M. Philippe Nauche - Un mouvement social a traversé ces dernières semaines le monde hospitalier. Des négociations ont eu lieu. La politique de santé du Gouvernement a permis de réduire en partie les inégalités entre régions. Les SROS de deuxième génération ont apporté aux agents hospitaliers une vision plus claire de l'avenir. Pourtant toute transformation de l'outil hospitalier est difficile et nécessite des ajustements, notamment pour ce qui est de la disponibilité des professionnels. Aussi le groupe socialiste se félicite-t-il du niveau des moyens annoncés ce matin en faveur de l'hôpital public, au terme d'une négociation conduite avec les représentants des personnels et des praticiens hospitaliers. Il souhaiterait cependant savoir quelles sont, à plus long terme, les intentions du Gouvernement en matière d'organisation de l'hôpital public (Applaudissements sur les bancs du groupe socialiste).

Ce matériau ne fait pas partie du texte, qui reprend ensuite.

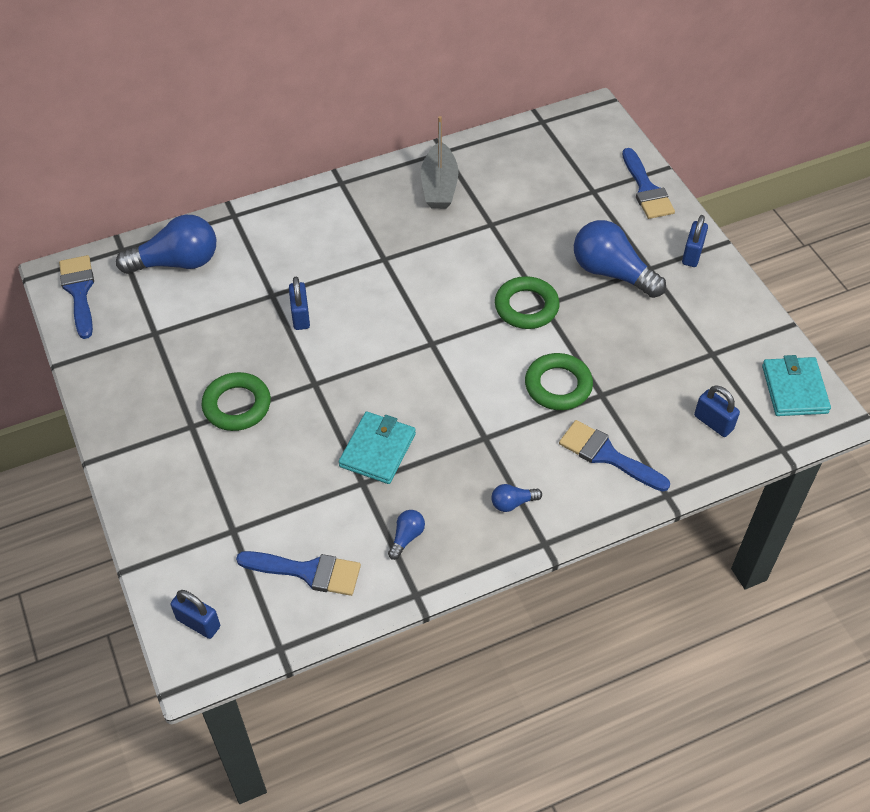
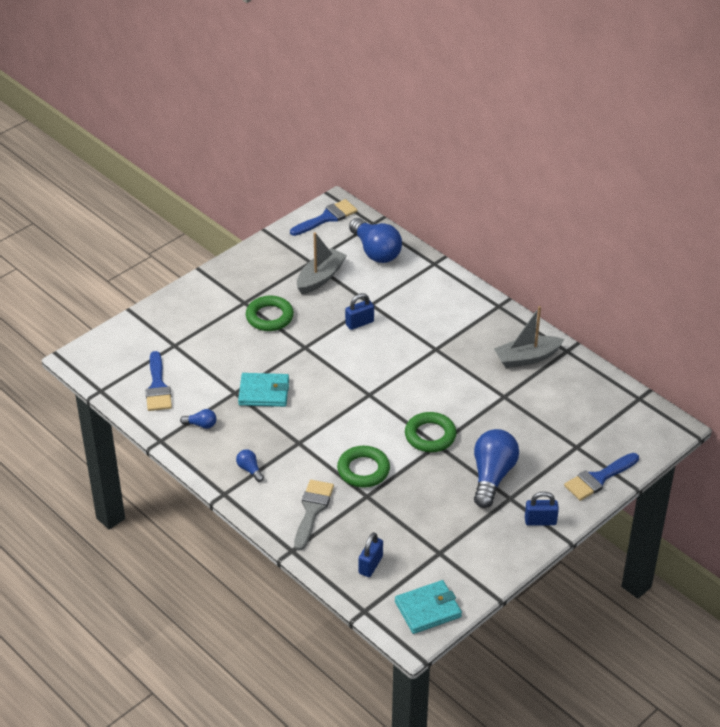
camera: 70 degrees right, 10 degrees down
(192, 331) = (320, 278): none -> grey boat
(198, 623) = (105, 351): blue padlock -> none
(607, 455) = (312, 510): blue brush -> grey brush

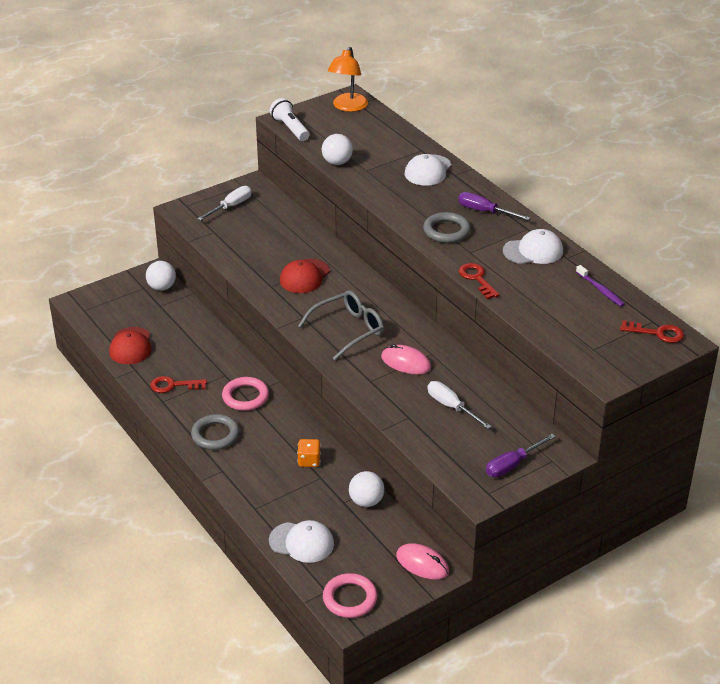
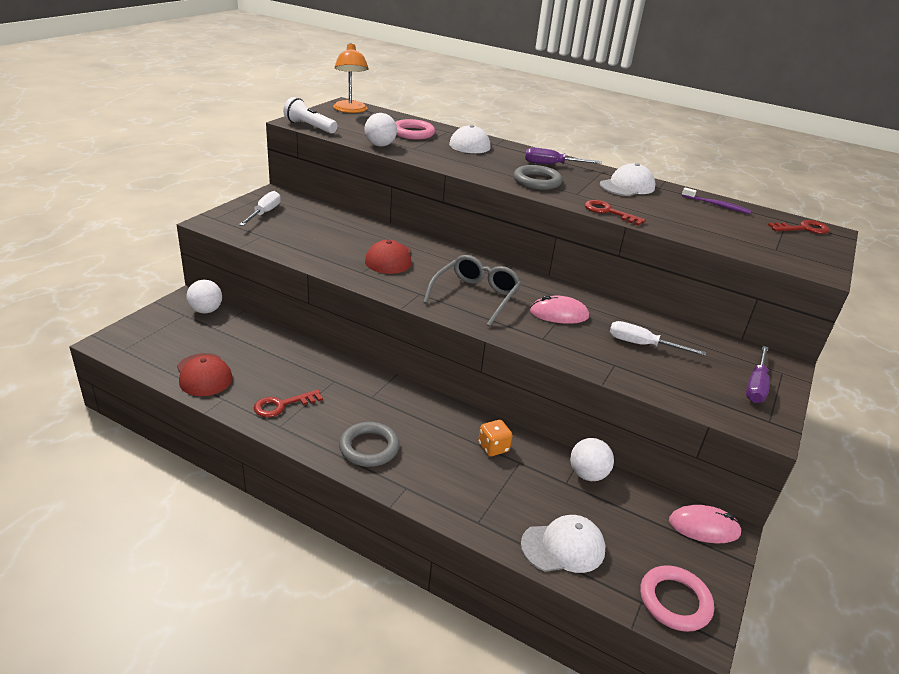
camera: 30 degrees left, 5 degrees down
(245, 397) = (373, 397): pink ring -> pink ring (413, 133)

M. Philippe Briand - Merci pour la question !

Mme Martine Aubry, ministre de l'emploi et de la solidarité - L'hôpital est au c_ur de notre système de soins, et les Français ont pu vérifier, une fois de plus, à la suite des intempéries et de l'épidémie de grippe, la qualité de ses professionnels. Il a su évoluer, s'adapter à l'évolution des besoins, des pathologies et des thérapies, tout en réduisant les inégalités. Une nouvelle étape de sa modernisation est enclenchée, et le Gouvernement a entendu ce que lui ont dit les représentants des personnels au cours de quelque cinquante heures de négociations. J'ai d'ailleurs été impressionnée, à cette occasion, par la qualité de leurs propositions, davantage axées sur l'avenir du service public, sur la qualité des soins, de l'accueil et de l'accompagnement que sur les questions statutaires. Oui, les personnels hospitaliers peuvent être fiers de leurs organisations syndicales ! (Applaudissements sur les bancs du groupe socialiste ; exclamations sur les bancs du groupe du RPR)

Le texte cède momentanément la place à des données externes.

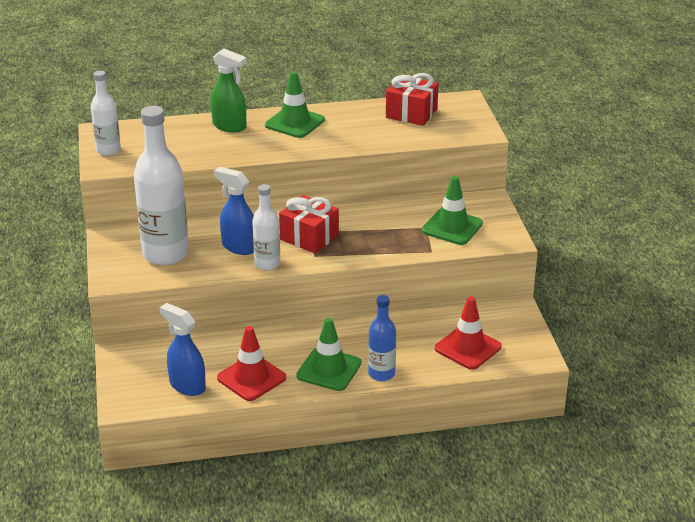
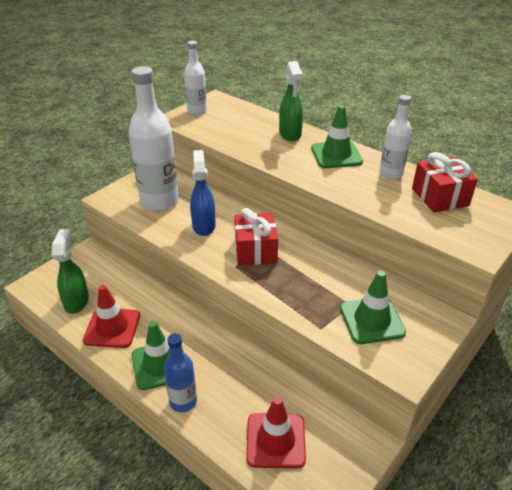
camera: 50 degrees right, 5 degrees up
(187, 385) = (77, 301): blue spray bottle -> green spray bottle
(267, 264) = (197, 250): white bottle -> white bottle (391, 174)

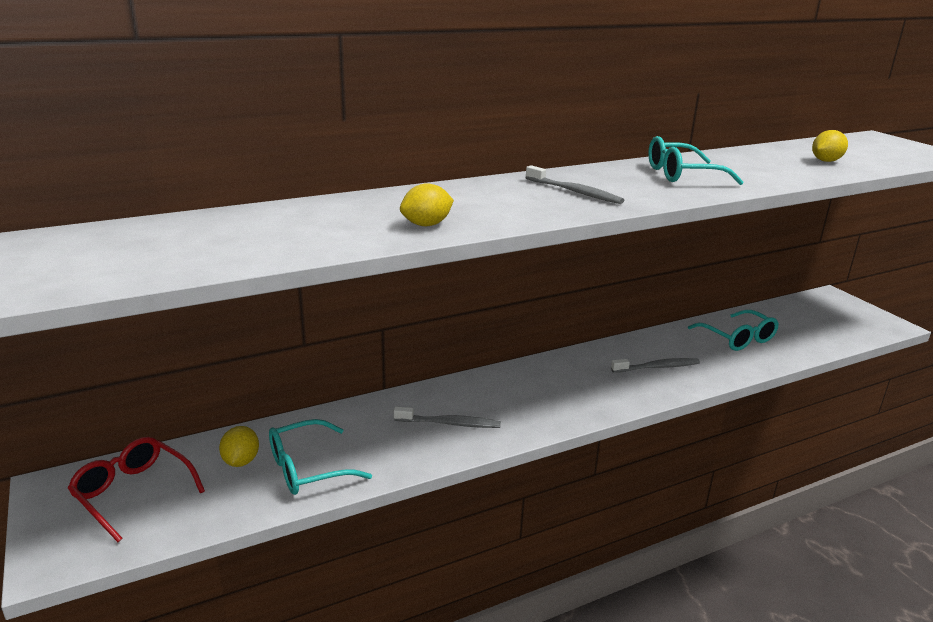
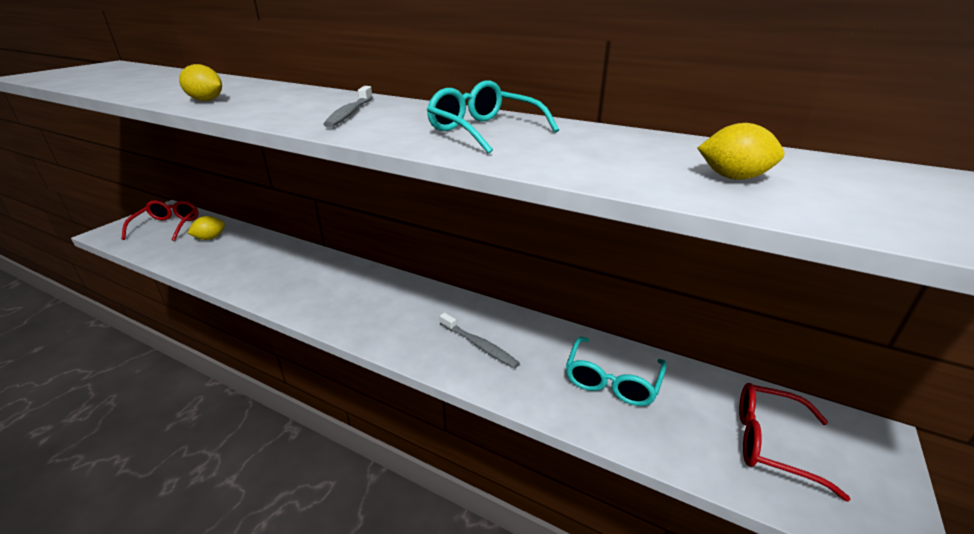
camera: 55 degrees right, 5 degrees up
(307, 468) = (212, 257): turquoise glasses -> none
(449, 423) = (296, 281): grey toothbrush -> none
(820, 321) = (770, 443): none -> red glasses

Les discussions ont permis de consolider les priorités du Gouvernement, et si ce dernier a décidé de mettre sur la table une enveloppe importante, ce n'est pas pour soulever le couvercle de la marmite, mais pour accompagner la nécessaire modernisation du service public hospitalier. Celui-ci disposera de 5,1 milliards supplémentaires, dont 3,8 dès cette année, soit plus de dix milliards en trois ans (Applaudissements sur les bancs du groupe socialiste). Le Premier ministre a décidé, en outre, que l'Etat participerait de façon significative au financement de ce plan : 2 milliards seront inscrits au collectif de printemps (Même mouvement).

Dans l'immédiat, 2 milliards seront attribués aux établissements pour remplacer les personnels en congé de maladie, de maternité ou de formation. 800 millions seront affectés à l'amélioration des conditions de travail et 600 millions à des projets de réorganisation. A plus long terme, les questions de statut, de formation, le secteur des urgences et celui de la psychiatrie feront l'objet d'une attention prioritaire, de même que la rénovation du dialogue social et la transparence dans l'utilisation des moyens.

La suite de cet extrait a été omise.